The authors extend the existing SchNet architecture to a generative framework, called G-SchNet, which can generate rotational invariant 3d point sets. The auxiliary tokens introduced by the authors are very interesting, which can give some constraints on the generated points. The paper is a complete work with enough experiments to demonstrate the effectiveness of the proposed method. In all, the paper would have some practical impact on research.

Reviewer 3

[Originality] This paper proposes a new task of generating 3D geometry of molecules. I think the task is original and important for computational chemistry. The underlying generative model is a variant of SchNet that expands the molecule one atom at a time along with its distance to previous atoms. In that regard, the model is similar to GraphRNN (You et al., 2018), but operating over point clouds instead of graphs. The related work is mostly complete, but I think the author should discuss how is their method different from Mansimov et al., 2019, which is also a generative model for 3D molecular geometry.

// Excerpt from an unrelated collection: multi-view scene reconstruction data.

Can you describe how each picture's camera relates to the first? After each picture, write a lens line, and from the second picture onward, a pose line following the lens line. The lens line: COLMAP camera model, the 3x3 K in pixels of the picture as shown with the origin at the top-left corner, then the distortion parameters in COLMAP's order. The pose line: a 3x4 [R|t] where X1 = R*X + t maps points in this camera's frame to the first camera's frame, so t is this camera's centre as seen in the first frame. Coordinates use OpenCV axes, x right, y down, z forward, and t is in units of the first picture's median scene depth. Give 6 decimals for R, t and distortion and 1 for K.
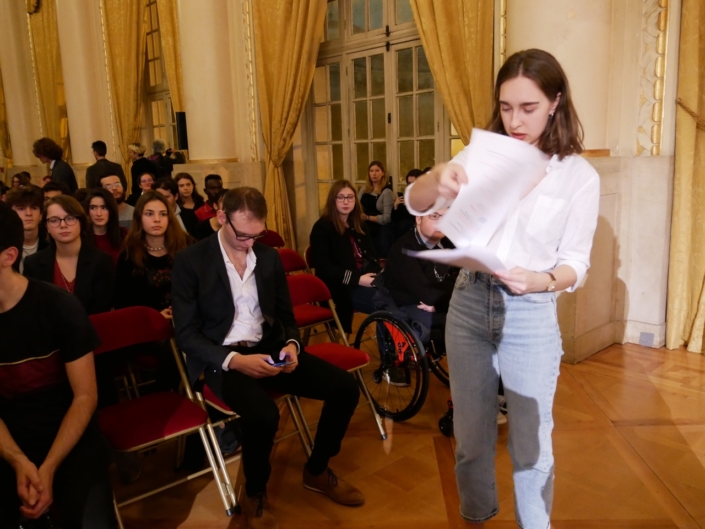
lens RADIAL K [[592.5, 0, 348.7], [0, 592.5, 270.0], [0, 0, 1]] dist [-0.052463, 0.045367]
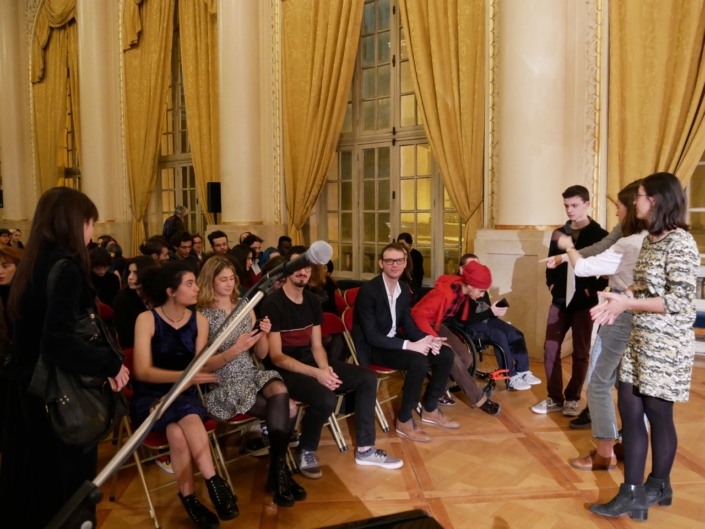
lens RADIAL K [[592.5, 0, 353.4], [0, 592.5, 266.5], [0, 0, 1]] dist [-0.052463, 0.045367]
pose [[0.990818, 0.016658, 0.134175, -0.189502], [-0.002065, 0.994130, -0.108172, 0.041661], [-0.135190, 0.106902, 0.985036, -0.259922]]
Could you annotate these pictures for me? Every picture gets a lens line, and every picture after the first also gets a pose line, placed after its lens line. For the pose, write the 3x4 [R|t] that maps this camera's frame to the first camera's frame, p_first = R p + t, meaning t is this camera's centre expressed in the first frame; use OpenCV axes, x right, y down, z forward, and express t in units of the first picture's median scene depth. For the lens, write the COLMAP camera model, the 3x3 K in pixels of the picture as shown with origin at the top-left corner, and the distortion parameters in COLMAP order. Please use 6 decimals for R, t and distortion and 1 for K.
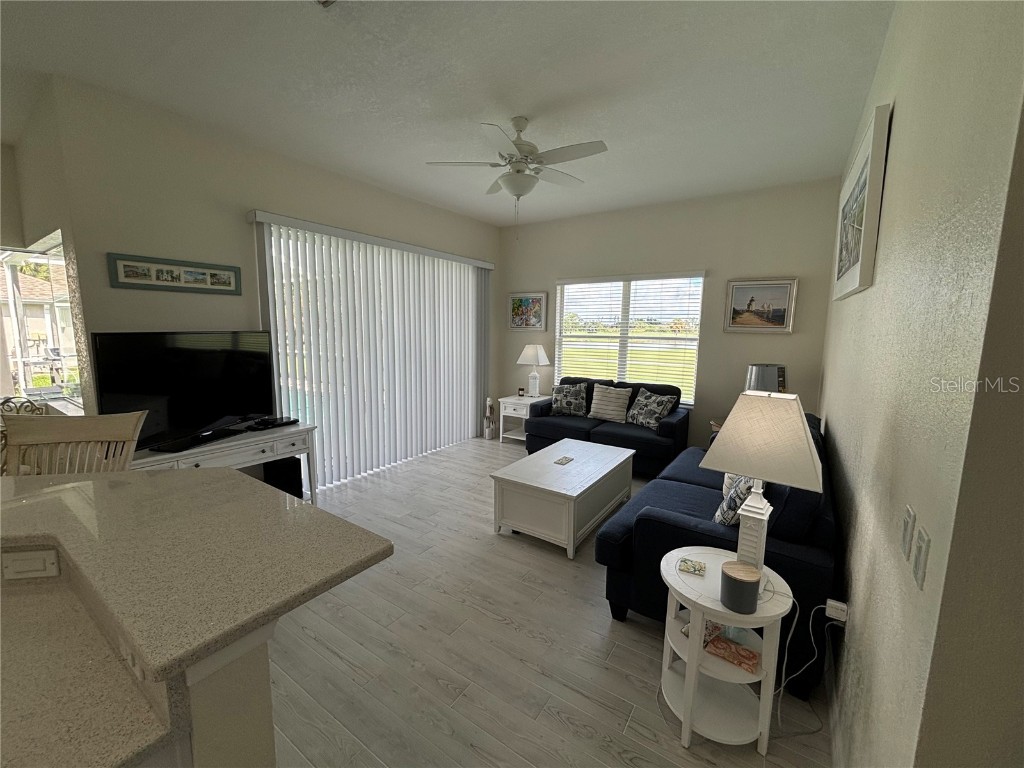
lens RADIAL K [[411.2, 0, 512.0], [0, 411.2, 384.0], [0, 0, 1]] dist [-0.002794, -0.000355]
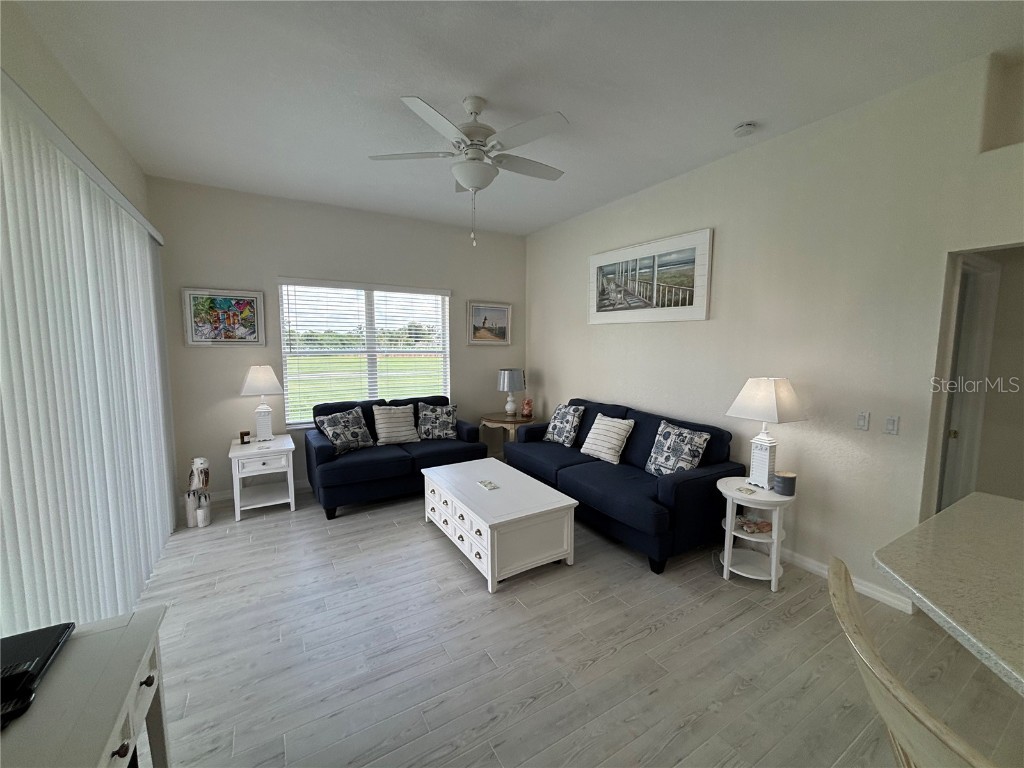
lens RADIAL K [[413.7, 0, 512.0], [0, 413.7, 384.0], [0, 0, 1]] dist [-0.000157, -0.000890]
pose [[0.420615, -0.100156, 0.901694, -0.472277], [0.124438, 0.990863, 0.052013, -0.057443], [-0.898665, 0.090328, 0.429235, 0.374395]]
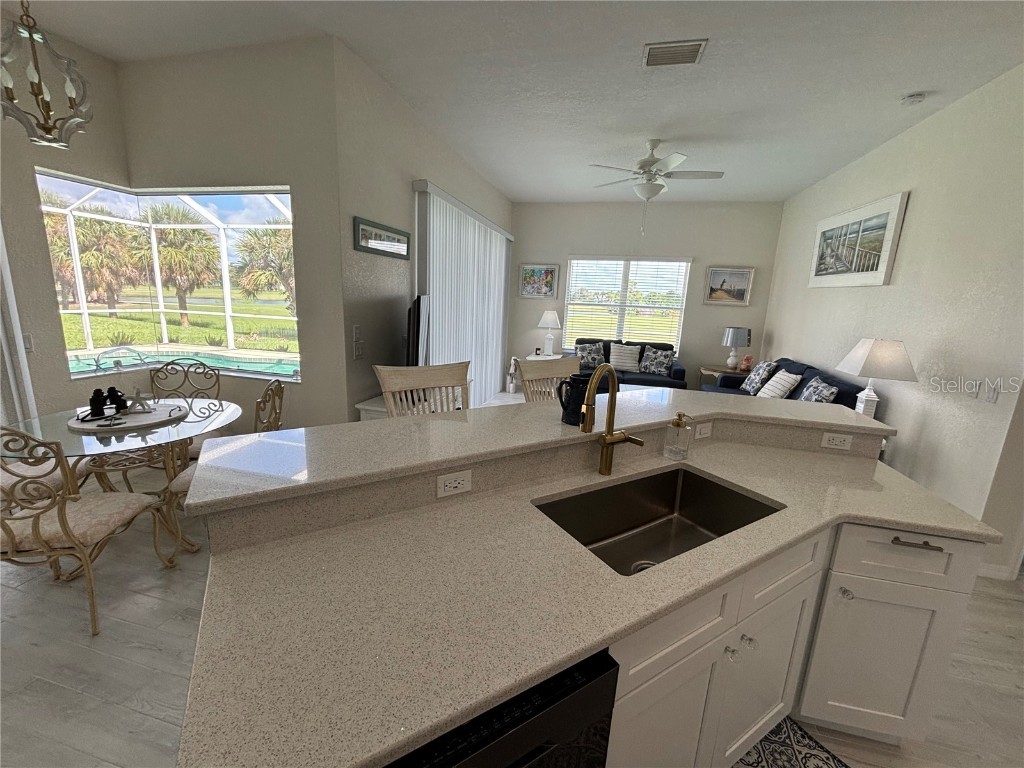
lens RADIAL K [[413.7, 0, 512.0], [0, 413.7, 384.0], [0, 0, 1]] dist [-0.000157, -0.000890]
pose [[0.936136, -0.043952, 0.348881, -0.550503], [0.014965, 0.996239, 0.085349, 0.012781], [-0.351320, -0.074677, 0.933273, -0.088572]]
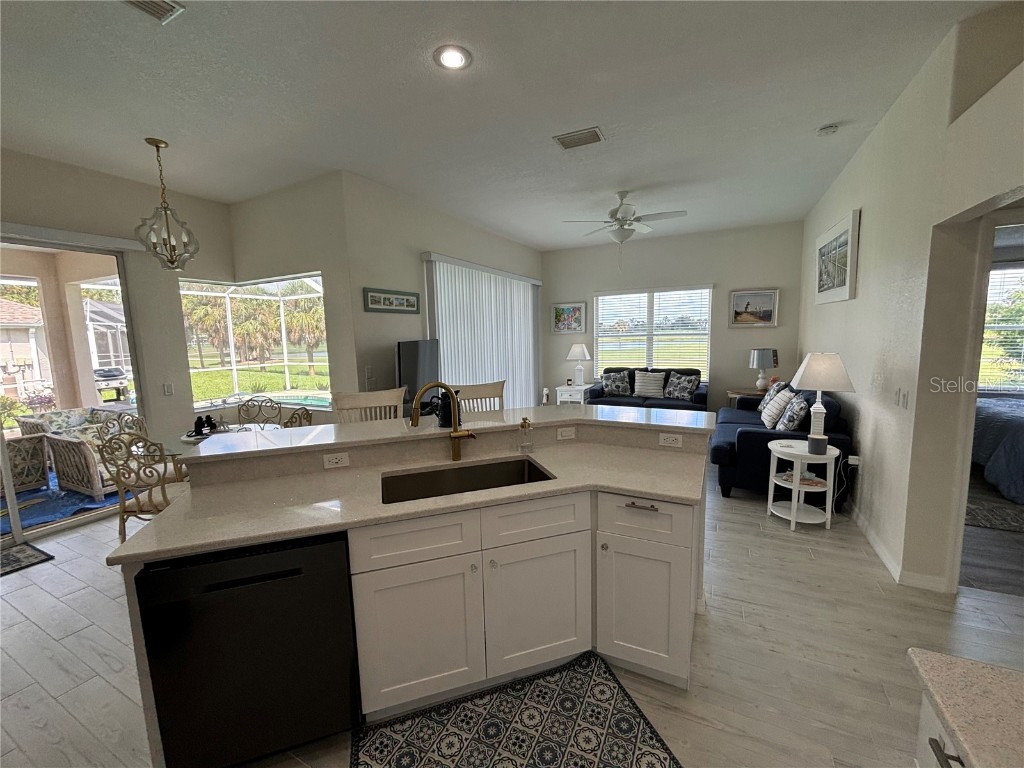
lens RADIAL K [[413.7, 0, 512.0], [0, 413.7, 384.0], [0, 0, 1]] dist [-0.000157, -0.000890]
pose [[0.990622, -0.055725, 0.124751, -0.370855], [0.057576, 0.998277, -0.011282, 0.034886], [-0.123907, 0.018359, 0.992124, -0.273948]]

AFAIK, Mansimov et al.'s model only generates 3D geometry, while GSchNet learns to generate both the molecule (atoms and bonds) as well as their 3D geometry (distances). [Quality] The submission is technically sound. The experiment covers both conditional and unconditional generation tasks. Overall the experimental results support their claims. It compares against CGVAE in terms of how well the learned distribution matches the training set (number of different atoms, bonds, etc.). It would be better to also compare the distribution of chemical properties (logP, QED, etc.). [Clarity] Most of the parts are clear. What is unclear to me is 1) what is the relaxation procedure and why it is necessary for evaluation. 2) The advantage and disadvantage of the proposed method compared to Mansimov et al., 2019. [Significance] The paper developed a novel method addressing a important task in chemistry. I think other researchers will be interested in using the method for future research. ===================================================================================================================== Here is my response to the author rebuttal: 1) It is good that the authors provided comparison with Mansimov et al., 2019 (a very important baseline). The result shows that G-SchNet achieves better performance. It would be helpful if the authors can clarify more on the setup of Mansimov et al.'s model. 2) The authors explained about relaxation procedure. I think it would be better to provide some examples to illustrate how this would impact the performance (RMSD) in the future (e.g., in the appendix) 3) I agree with the authors regarding the novelty of the task (generating 3D molecular geometries). Based on these points, I will keep my original scores.